Attorneys for the RNC wrote, "The Ninth Circuit’s decision threatens States’ ability to protect the integrity of their elections. Arizona passed laws 'protecting the right of all citizens to vote, and … ensuring non-citizens do not vote.' … The Ninth Circuit’s decision striking those measures down 'undermines republican government, shreds federalism and the separation of powers, and imperils free and fair elections.'"

Lawyers for Mi Familia Vota and Voto Latino, two of the groups that challenged the laws, wrote that the Supreme Court should not take the case, as the "Ninth Circuit’s resolution of both questions presented was correct, did not conflict with any other circuit’s decisions, and does not implicate any other State’s law. There is no basis for the Court’s review."

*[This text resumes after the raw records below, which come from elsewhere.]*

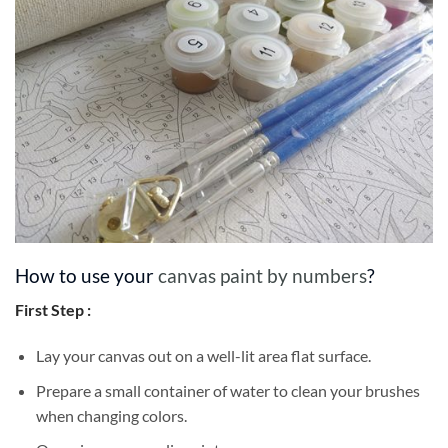
How to use your
canvas paint by numbers
?
First Step :
Lay your canvas out on a well-lit area flat surface.
Prepare a small container of water to clean your brushes
when changing colors.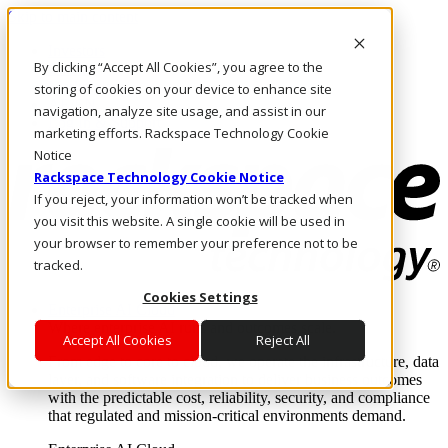
Skip to main content
Investors
By clicking “Accept All Cookies”, you agree to the
Call Us
Marketplace
storing of cookies on your device to enhance site
AE/EN
navigation, analyze site usage, and assist in our
Log In & Support
marketing efforts. Rackspace Technology Cookie
Notice
Rackspace Technology Cookie Notice
If you reject, your information won’t be tracked when
you visit this website. A single cookie will be used in
your browser to remember your preference not to be
tracked.
Cookies Settings
Enterprise AI Cloud
Where enterprise AI runs and outcomes scale.
Accept All Cookies
Reject All
From edge to core to cloud, we operate the infrastructure, data
layer, and software integration to deliver business outcomes
with the predictable cost, reliability, security, and compliance
that regulated and mission-critical environments demand.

The case marks the second time an Arizona DPOC law has been reviewed by the Supreme Court. In 2013, the court ruled that a previous law requiring DPOC to register to vote with the federal voter registration form violated federal law.

Twelve states — Alabama, Arizona, Florida, Georgia, Kansas, Louisiana, Mississippi, New Hampshire, Ohio, South Dakota, Utah, and Wyoming — have laws requiring DPOC to register to vote in at least some cases.

Alabama and Louisiana have not implemented their DPOC laws. A federal court blocked Kansas' DPOC law in 2018.

Arizona, South Dakota, and Utah allow individuals who do not provide DPOC to vote in federal elections only. New Hampshire and Wyoming are exempt from the NVRA and require all voters to provide DPOC to register to vote.

Three other states — Florida, Georgia, and Mississippi — require DPOC at the time of registration if a person's citizenship status cannot be confirmed by other means. Ohio requires DPOC when registering to vote at a Bureau of Motor Vehicles office.

So far this year, four states — Florida, Mississippi, South Dakota, and Utah — have enacted legislation creating or expanding a DPOC law.